Publishers could then tailor their books to specific groups of subscribers, based on information that subscribers volunteer about their tastes and interests. Eventually publishers could even tailor books to individual subscribers, thus becoming immune to the raids of pirates producing uniform copies of one version of each book. Nobody would buy off-the-shelf clothes if tailor-made ones were just as cheap and available.
Yet, while interesting, a future full of electronic books won't be a simple world. Eventually the communication, computation, and entertainment heavyweights will weigh in and crush most of the small fry. Even that, of course, might be good in the long run, since to do so they'll have to use economies of scale to bring the price of display technology low enough for the general public to afford it; and they'll have to promote it heavily to develop a big enough market for them to swim in. Once that first tidal wave passes, however, small independents will start up again to service various niche markets.
To put all that change in perspective, it might be helpful to look at Western Europe in the middle years of the fifteenth century, just before and during the early days of printing. The most virulent outbreaks of the Black Death had just passed, and the economy was beginning to recover. Chaucer had been dead for fifty years, Columbus was an infant, and Shakespeare wouldn't be born for another hundred years. England, Scotland, Ireland, and Wales were still independent countries. France, just recovering from yet another long and pointless war with England, was a set of feudal duchies and principalities. Germany didn't exist yet; it was still a set of warring princes rattling around in a power vacuum. Italy was fragmented politically. One of its independent city-states---Venice---thanks to its stranglehold on Asian trade, was the single richest European power. Spain was simply four kingdoms---three Christian, one Islamic. Constantinople had just fallen to the Turks, and all Europe seemed sure to soon follow. Most medieval Europeans viewed the future with despair, thinking that their best days were behind them.
This was the setting into which printing emerged in the 1450s and everything immediately started to change. Living in a dark time, Europeans used the new books to spread the fire of knowledge everywhere, and that fire nursed along a Renaissance, a rebirth. Everywhere, new attitudes and new inquiries took shape and blossomed. Everywhere, ancient authority and ancient custom were questioned.
The changes were not solely the result of printing of course. But print played a large part by improving the speed of creation and the dissemination of knowledge, which always lead to big changes in how we live and what we think.
Still, every change has a potential negative side; that's why so many of us fear it. The bacteria that caused the Black Death, for example, had been living in rodents in central Asia for who knows how long. They were introduced into Europe only when Europeans started to form permanent long-distance trade links with Asia. Now they're all over the world. No matter where you live, if you camp out or live with a pet near a wooded area anywhere on earth, you too could catch it.
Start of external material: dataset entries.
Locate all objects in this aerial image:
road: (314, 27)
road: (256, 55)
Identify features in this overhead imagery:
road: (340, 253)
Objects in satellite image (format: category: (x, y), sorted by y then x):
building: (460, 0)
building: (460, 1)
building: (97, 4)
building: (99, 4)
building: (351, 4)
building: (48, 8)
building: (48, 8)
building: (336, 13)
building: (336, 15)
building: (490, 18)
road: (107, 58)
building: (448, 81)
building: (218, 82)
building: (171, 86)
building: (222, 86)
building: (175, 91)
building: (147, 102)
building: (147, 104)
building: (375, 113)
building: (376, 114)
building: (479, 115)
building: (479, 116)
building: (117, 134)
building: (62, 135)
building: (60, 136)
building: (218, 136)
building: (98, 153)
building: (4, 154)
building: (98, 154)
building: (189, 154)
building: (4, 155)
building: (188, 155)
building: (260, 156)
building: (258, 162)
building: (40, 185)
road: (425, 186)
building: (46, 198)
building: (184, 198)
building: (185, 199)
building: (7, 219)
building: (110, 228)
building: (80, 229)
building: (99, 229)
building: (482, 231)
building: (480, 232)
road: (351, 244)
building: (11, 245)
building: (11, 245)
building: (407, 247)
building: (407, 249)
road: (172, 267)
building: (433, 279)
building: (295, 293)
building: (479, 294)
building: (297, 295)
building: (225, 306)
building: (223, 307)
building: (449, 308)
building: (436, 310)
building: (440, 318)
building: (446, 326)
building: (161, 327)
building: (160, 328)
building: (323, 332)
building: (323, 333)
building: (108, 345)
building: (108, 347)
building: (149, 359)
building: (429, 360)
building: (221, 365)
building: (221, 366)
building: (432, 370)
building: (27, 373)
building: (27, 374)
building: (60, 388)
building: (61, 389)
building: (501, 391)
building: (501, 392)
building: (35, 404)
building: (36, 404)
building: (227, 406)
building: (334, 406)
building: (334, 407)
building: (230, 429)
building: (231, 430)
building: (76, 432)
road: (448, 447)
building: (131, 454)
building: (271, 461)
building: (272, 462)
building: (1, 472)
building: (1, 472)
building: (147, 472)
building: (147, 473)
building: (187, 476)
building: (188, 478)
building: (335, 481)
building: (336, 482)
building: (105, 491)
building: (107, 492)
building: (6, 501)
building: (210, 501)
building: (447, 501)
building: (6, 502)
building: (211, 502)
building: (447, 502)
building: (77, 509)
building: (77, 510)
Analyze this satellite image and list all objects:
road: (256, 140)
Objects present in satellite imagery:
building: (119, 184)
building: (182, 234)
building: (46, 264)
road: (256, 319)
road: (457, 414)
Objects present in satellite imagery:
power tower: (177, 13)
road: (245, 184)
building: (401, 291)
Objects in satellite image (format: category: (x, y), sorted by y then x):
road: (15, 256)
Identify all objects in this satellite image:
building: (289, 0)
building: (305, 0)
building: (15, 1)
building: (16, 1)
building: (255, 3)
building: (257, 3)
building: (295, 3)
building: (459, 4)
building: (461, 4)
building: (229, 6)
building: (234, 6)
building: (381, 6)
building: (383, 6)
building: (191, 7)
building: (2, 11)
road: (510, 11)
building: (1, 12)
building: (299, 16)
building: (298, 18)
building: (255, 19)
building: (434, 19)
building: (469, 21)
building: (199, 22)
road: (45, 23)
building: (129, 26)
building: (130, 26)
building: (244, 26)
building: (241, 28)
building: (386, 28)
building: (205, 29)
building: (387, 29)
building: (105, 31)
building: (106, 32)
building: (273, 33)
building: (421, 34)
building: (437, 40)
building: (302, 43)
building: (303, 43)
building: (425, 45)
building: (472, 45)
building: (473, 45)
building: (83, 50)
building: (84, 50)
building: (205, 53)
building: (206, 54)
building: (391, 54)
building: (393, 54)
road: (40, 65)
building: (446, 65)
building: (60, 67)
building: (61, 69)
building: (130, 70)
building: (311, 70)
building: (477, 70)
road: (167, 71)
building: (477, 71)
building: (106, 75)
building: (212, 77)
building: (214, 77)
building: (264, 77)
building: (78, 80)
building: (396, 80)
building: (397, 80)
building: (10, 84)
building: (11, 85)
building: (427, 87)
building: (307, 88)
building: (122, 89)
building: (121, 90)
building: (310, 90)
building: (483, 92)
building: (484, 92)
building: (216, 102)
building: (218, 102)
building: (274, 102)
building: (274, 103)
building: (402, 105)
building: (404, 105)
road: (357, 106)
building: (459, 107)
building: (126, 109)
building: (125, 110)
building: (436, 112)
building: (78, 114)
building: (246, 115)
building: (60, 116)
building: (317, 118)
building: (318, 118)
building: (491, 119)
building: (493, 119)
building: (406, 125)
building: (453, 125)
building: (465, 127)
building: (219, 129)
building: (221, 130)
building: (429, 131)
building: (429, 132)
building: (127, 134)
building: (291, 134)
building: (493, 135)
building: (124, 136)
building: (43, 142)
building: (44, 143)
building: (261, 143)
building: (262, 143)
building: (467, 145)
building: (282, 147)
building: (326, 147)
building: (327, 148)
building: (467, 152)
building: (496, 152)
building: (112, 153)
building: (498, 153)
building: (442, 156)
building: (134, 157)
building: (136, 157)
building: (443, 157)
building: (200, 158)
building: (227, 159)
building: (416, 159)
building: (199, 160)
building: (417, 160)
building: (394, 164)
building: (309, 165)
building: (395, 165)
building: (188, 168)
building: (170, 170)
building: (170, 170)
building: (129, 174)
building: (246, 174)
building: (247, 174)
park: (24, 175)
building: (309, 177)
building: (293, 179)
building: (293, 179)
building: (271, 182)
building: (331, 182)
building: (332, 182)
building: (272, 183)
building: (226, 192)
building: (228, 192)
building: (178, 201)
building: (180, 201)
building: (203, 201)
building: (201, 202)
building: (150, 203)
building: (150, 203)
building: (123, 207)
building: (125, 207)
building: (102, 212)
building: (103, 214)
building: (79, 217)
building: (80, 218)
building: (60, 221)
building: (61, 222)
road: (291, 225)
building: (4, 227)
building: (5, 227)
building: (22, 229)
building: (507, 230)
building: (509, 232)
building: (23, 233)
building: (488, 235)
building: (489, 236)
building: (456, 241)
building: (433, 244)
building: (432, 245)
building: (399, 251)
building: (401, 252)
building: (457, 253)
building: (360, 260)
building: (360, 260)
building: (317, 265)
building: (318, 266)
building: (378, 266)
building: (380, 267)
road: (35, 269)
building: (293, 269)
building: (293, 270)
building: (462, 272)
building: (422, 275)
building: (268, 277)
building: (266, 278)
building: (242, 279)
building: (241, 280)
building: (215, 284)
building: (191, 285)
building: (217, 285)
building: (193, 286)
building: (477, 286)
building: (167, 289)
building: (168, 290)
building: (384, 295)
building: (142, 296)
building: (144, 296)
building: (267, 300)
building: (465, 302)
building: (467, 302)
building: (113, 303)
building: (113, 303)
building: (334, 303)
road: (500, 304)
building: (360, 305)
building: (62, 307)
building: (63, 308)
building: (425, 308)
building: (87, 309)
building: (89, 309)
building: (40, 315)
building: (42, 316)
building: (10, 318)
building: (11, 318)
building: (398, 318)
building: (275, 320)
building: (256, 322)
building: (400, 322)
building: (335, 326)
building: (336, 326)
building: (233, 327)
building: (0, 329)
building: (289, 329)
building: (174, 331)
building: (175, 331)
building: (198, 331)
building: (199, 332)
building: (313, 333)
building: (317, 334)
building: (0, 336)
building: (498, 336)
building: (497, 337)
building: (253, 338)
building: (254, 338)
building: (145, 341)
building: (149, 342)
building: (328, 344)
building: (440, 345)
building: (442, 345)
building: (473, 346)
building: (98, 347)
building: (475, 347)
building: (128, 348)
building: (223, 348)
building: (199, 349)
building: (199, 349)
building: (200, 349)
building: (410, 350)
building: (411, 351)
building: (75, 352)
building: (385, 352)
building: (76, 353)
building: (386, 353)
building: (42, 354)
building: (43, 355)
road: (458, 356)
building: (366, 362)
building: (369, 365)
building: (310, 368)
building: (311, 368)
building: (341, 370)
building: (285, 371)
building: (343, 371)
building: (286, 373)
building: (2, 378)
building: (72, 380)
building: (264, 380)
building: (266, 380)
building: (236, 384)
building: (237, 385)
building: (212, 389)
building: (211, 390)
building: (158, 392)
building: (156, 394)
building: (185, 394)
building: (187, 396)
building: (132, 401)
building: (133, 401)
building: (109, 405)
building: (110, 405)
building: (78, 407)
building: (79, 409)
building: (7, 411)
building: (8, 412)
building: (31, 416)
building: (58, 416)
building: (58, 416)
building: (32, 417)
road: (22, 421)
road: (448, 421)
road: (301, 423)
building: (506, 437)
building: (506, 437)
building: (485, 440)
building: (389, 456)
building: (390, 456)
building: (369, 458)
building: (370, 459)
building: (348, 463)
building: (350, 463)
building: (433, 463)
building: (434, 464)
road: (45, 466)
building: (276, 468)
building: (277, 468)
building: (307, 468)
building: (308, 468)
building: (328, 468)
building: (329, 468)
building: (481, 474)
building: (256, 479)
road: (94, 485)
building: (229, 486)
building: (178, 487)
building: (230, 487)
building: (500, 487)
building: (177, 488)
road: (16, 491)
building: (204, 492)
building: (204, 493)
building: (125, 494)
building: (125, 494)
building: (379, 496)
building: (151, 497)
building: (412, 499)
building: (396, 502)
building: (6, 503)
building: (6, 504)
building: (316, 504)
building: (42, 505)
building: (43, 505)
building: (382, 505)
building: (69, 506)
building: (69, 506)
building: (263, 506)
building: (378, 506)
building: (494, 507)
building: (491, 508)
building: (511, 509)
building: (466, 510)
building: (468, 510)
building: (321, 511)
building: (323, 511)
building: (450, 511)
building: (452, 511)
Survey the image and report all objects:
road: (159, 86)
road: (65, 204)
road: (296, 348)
Change is frightening, because it can have unknown side effects. But it's also inevitable. Established publishers should brace themselves for heavy weather ahead. The world they're used to, the world they've grown comfortable in for the past five hundred years, is about to change again. Once again life-forms are about to be divided into the quick and the dead. The dinosaur killer has already descended through the atmosphere. And now it's about to hit.